The representative of the Russian Federation said chaos stemming from foreign interference had been exploited by the Islamic State in Iraq and the Levant/Sham (ISIL/ISIS). His Government, at Syria’s request, had initiated air and missile strikes on terrorist formations. Collective approaches were needed to eliminate that threat. He urged all to join work on a Russian draft resolution on Syria that proposed “closing ranks” to fight terrorism and launch a political process on the basis of the Geneva communiqué, a call also put forward by the representative of Saudi Arabia.

On that point, the United States representative said Russian firepower had focused not on ISIL — its stated target — but rather on those opposed to Mr. Assad’s rule, with 80 per cent of the targets hit outside ISIL-controlled areas.

Syria’s delegate said “genetically engineered” moderate terrorists had hindered any peaceful settlement and used the Syrian diaspora as a way to force the Government to change its independent political choices.

Outlining a way forward, the United Kingdom’s delegate said that with France, his Government would advance proposals to end the indiscriminate use of barrel bombs. The Russian Federation would need to defend its actions to the Council, as well as to Sunni communities worldwide, and use its influence to urge the Assad regime to stop its abuses.

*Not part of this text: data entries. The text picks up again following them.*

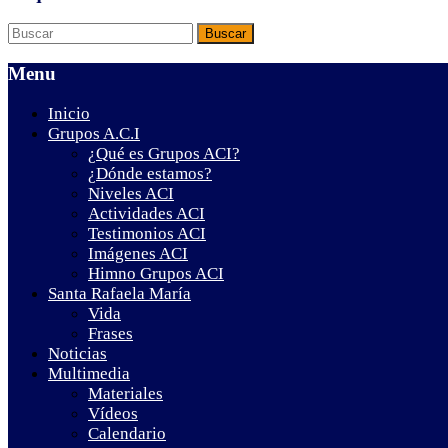
Menu
Inicio
Grupos A.C.I
¿Qué es Grupos ACI?
¿Dónde estamos?
Niveles ACI
Actividades ACI
Testimonios ACI
Imágenes ACI
Himno Grupos ACI
Santa Rafaela María
Vida
Frases
Noticias
Multimedia
Materiales
Vídeos
Calendario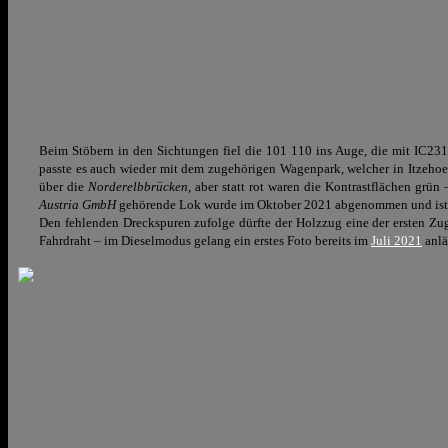
Beim Stöbern in den Sichtungen fiel die 101 110 ins Auge, die mit IC231
passte es auch wieder mit dem zugehörigen Wagenpark, welcher in Itzeh
über die
Norderelbbrücken
, aber statt rot waren die Kontrastflächen grün
Austria GmbH
gehörende Lok wurde im Oktober 2021 abgenommen und ist 
Den fehlenden Dreckspuren zufolge dürfte der Holzzug eine der ersten Zugl
Fahrdraht – im Dieselmodus gelang ein erstes Foto bereits im
Juli 2021
anlä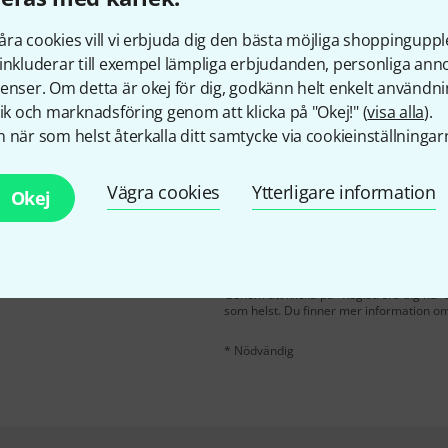
Gillar du vad du ser?
ra cookies vill vi erbjuda dig den bästa möjliga shoppingupple
inkluderar till exempel lämpliga erbjudanden, personliga an
Dela
Hjälp & Feedback
enser. Om detta är okej för dig, godkänn helt enkelt användni
tik och marknadsföring genom att klicka på "Okej!" (
visa alla
).
 när som helst återkalla ditt samtycke via cookieinställningar
Vägra cookies
Ytterligare information
Okej
E-postadress
*
på engelska och du kan
 €
!
Genom att klicka på "Registrera dig nu" s
som helst. Du finner mer information om
* Nödvändig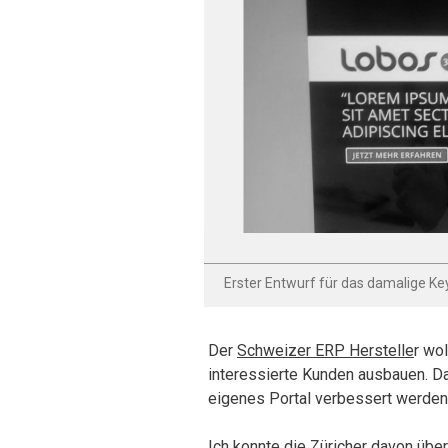
Erster Entwurf für das damalige Ke
Der
Schweizer ERP Herstelle
r wo
interessierte Kunden ausbauen. Dar
eigenes Portal verbessert werden
Ich konnte die Züricher davon üb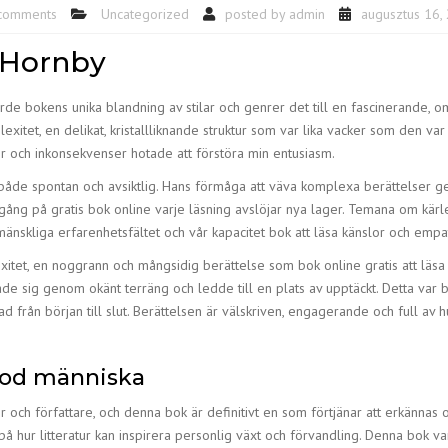
comments
Uncategorized
posted by
admin
augusztus 16,
 Hornby
rde bokens unika blandning av stilar och genrer det till en fascinerande, o
et, en delikat, kristallliknande struktur som var lika vacker som den var f
er och inkonsekvenser hotade att förstöra min entusiasm.
s både spontan och avsiktlig. Hans förmåga att väva komplexa berättelser 
er gång på gratis bok online varje läsning avslöjar nya lager. Temana om kär
nskliga erfarenhetsfältet och vår kapacitet bok att läsa känslor och empat
et, en noggrann och mångsidig berättelse som bok online gratis att läsa 
 sig genom okänt terräng och ledde till en plats av upptäckt. Detta var 
rån början till slut. Berättelsen är välskriven, engagerande och full av humo
god människa
cker och författare, och denna bok är definitivt en som förtjänar att erkän
 hur litteratur kan inspirera personlig växt och förvandling. Denna bok var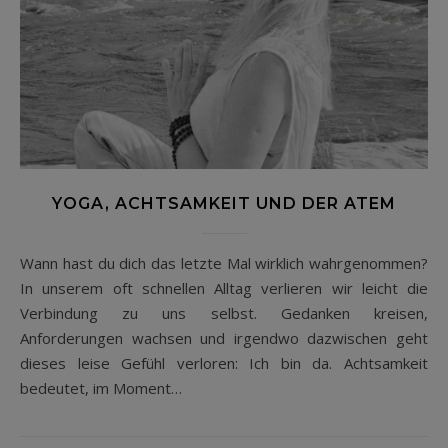
YOGA, ACHTSAMKEIT UND DER ATEM
Wann hast du dich das letzte Mal wirklich wahrgenommen?
In unserem oft schnellen Alltag verlieren wir leicht die
Verbindung zu uns selbst. Gedanken kreisen,
Anforderungen wachsen und irgendwo dazwischen geht
dieses leise Gefühl verloren: Ich bin da. Achtsamkeit
bedeutet, im Moment…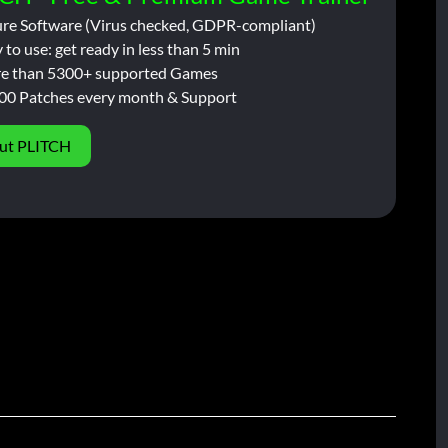
ure Software (Virus checked, GDPR-compliant)
 to use: get ready in less than 5 min
e than 5300+ supported Games
00 Patches every month & Support
ut PLITCH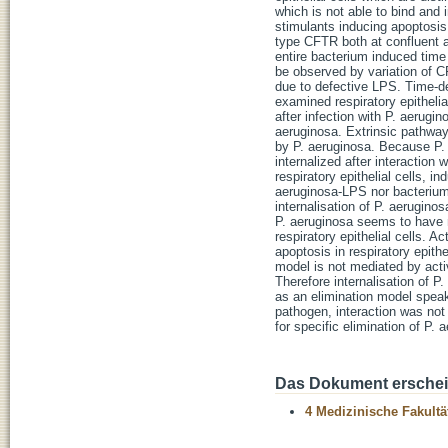
which is not able to bind and
stimulants inducing apoptosis
type CFTR both at confluent and
entire bacterium induced time
be observed by variation of C
due to defective LPS. Time-de
examined respiratory epithelia
after infection with P. aerugi
aeruginosa. Extrinsic pathway
by P. aeruginosa. Because P. a
internalized after interaction
respiratory epithelial cells, 
aeruginosa-LPS nor bacterium
internalisation of P. aerugino
P. aeruginosa seems to have n
respiratory epithelial cells. 
apoptosis in respiratory epithe
model is not mediated by acti
Therefore internalisation of P
as an elimination model speak
pathogen, interaction was not 
for specific elimination of P. 
Das Dokument erschein
4 Medizinische Fakultä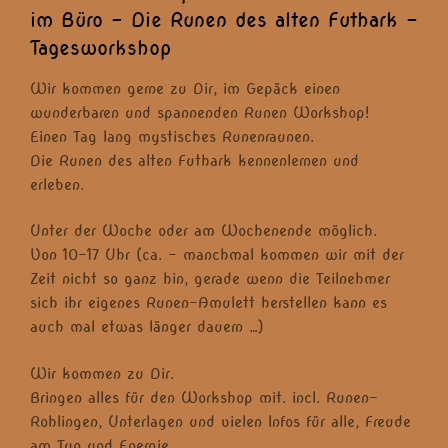
im Büro – Die Runen des alten Futhark –
Tagesworkshop
Wir kommen gerne zu Dir, im Gepäck einen
wunderbaren und spannenden Runen Workshop!
Einen Tag lang mystisches Runenraunen.
Die Runen des alten Futhark kennenlernen und
erleben.
Unter der Woche oder am Wochenende möglich.
Von 10-17 Uhr (ca. – manchmal kommen wir mit der
Zeit nicht so ganz hin, gerade wenn die Teilnehmer
sich ihr eigenes Runen-Amulett herstellen kann es
auch mal etwas länger dauern …)
Wir kommen zu Dir.
Bringen alles für den Workshop mit. incl. Runen-
Rohlingen, Unterlagen und vielen Infos für alle, Freude
am Tun und Energie.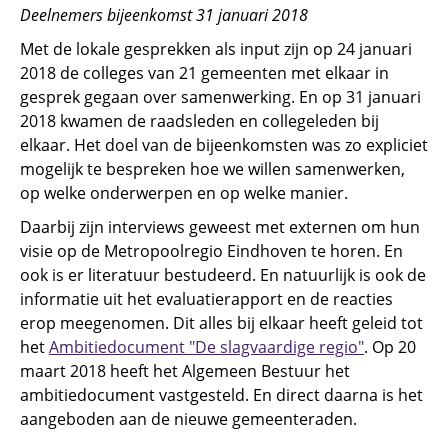
Deelnemers bijeenkomst 31 januari 2018
Met de lokale gesprekken als input zijn op 24 januari
2018 de colleges van 21 gemeenten met elkaar in
gesprek gegaan over samenwerking. En op 31 januari
2018 kwamen de raadsleden en collegeleden bij
elkaar. Het doel van de bijeenkomsten was zo expliciet
mogelijk te bespreken hoe we willen samenwerken,
op welke onderwerpen en op welke manier.
Daarbij zijn interviews geweest met externen om hun
visie op de Metropoolregio Eindhoven te horen. En
ook is er literatuur bestudeerd. En natuurlijk is ook de
informatie uit het evaluatierapport en de reacties
erop meegenomen. Dit alles bij elkaar heeft geleid tot
het
Ambitiedocument "De slagvaardige regio"
. Op 20
maart 2018 heeft het Algemeen Bestuur het
ambitiedocument vastgesteld. En direct daarna is het
aangeboden aan de nieuwe gemeenteraden.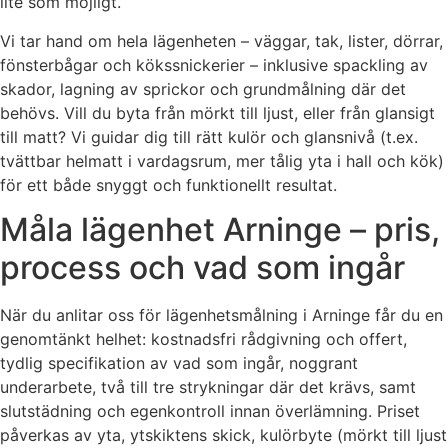
lite som möjligt.
Vi tar hand om hela lägenheten – väggar, tak, lister, dörrar,
fönsterbågar och kökssnickerier – inklusive spackling av
skador, lagning av sprickor och grundmålning där det
behövs. Vill du byta från mörkt till ljust, eller från glansigt
till matt? Vi guidar dig till rätt kulör och glansnivå (t.ex.
tvättbar helmatt i vardagsrum, mer tålig yta i hall och kök)
för ett både snyggt och funktionellt resultat.
Måla lägenhet Arninge – pris,
process och vad som ingår
När du anlitar oss för lägenhetsmålning i Arninge får du en
genomtänkt helhet: kostnadsfri rådgivning och offert,
tydlig specifikation av vad som ingår, noggrant
underarbete, två till tre strykningar där det krävs, samt
slutstädning och egenkontroll innan överlämning. Priset
påverkas av yta, ytskiktens skick, kulörbyte (mörkt till ljust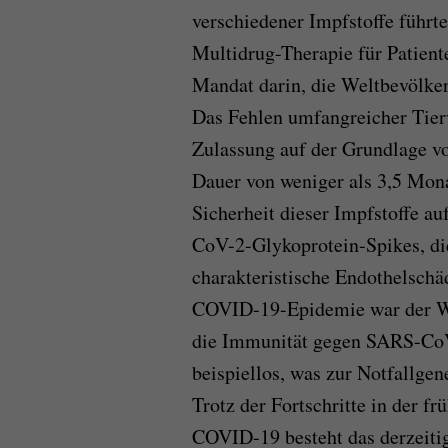
verschiedener Impfstoffe führte.
Multidrug-Therapie für Patient
Mandat darin, die Weltbevölke
Das Fehlen umfangreicher Tierv
Zulassung auf der Grundlage von
Dauer von weniger als 3,5 Mona
Sicherheit dieser Impfstoffe au
CoV-2-Glykoprotein-Spikes, di
charakteristische Endothelschä
COVID-19-Epidemie war der We
die Immunität gegen SARS-CoV-2
beispiellos, was zur Notfallge
Trotz der Fortschritte in der f
COVID-19 besteht das derzeiti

Also speaking today were the representatives of Spain, Jordan, New Zealand, Venezuela, Malaysia, Angola, Lithuania, Chad, Nigeria, Chile, China, Norway, Qatar, Sweden, Maldives, Guatemala, Lebanon, Iran (on behalf of the Non-Aligned Movement), Brazil, Saudi Arabia, Kuwait (on behalf of the Organization of Islamic Cooperation), Japan, India, Kazakhstan, Indonesia, Costa Rica, Bangladesh, Morocco, South Africa, Turkey, Pakistan, Algeria, Tunisia, Republic of Korea, Ukraine, Iceland, Botswana, Sri Lanka, Bahrain, Cuba and Zimbabwe, and the European Union, as well as an observer of the Holy See.

The Vice-Chair of the Committee on the Exercise of the Inalienable Rights of the Palestinian People also spoke.

The representative of Israel took the floor a second time.

The meeting began at 10:13 a.m. and ended at 7:02 p.m.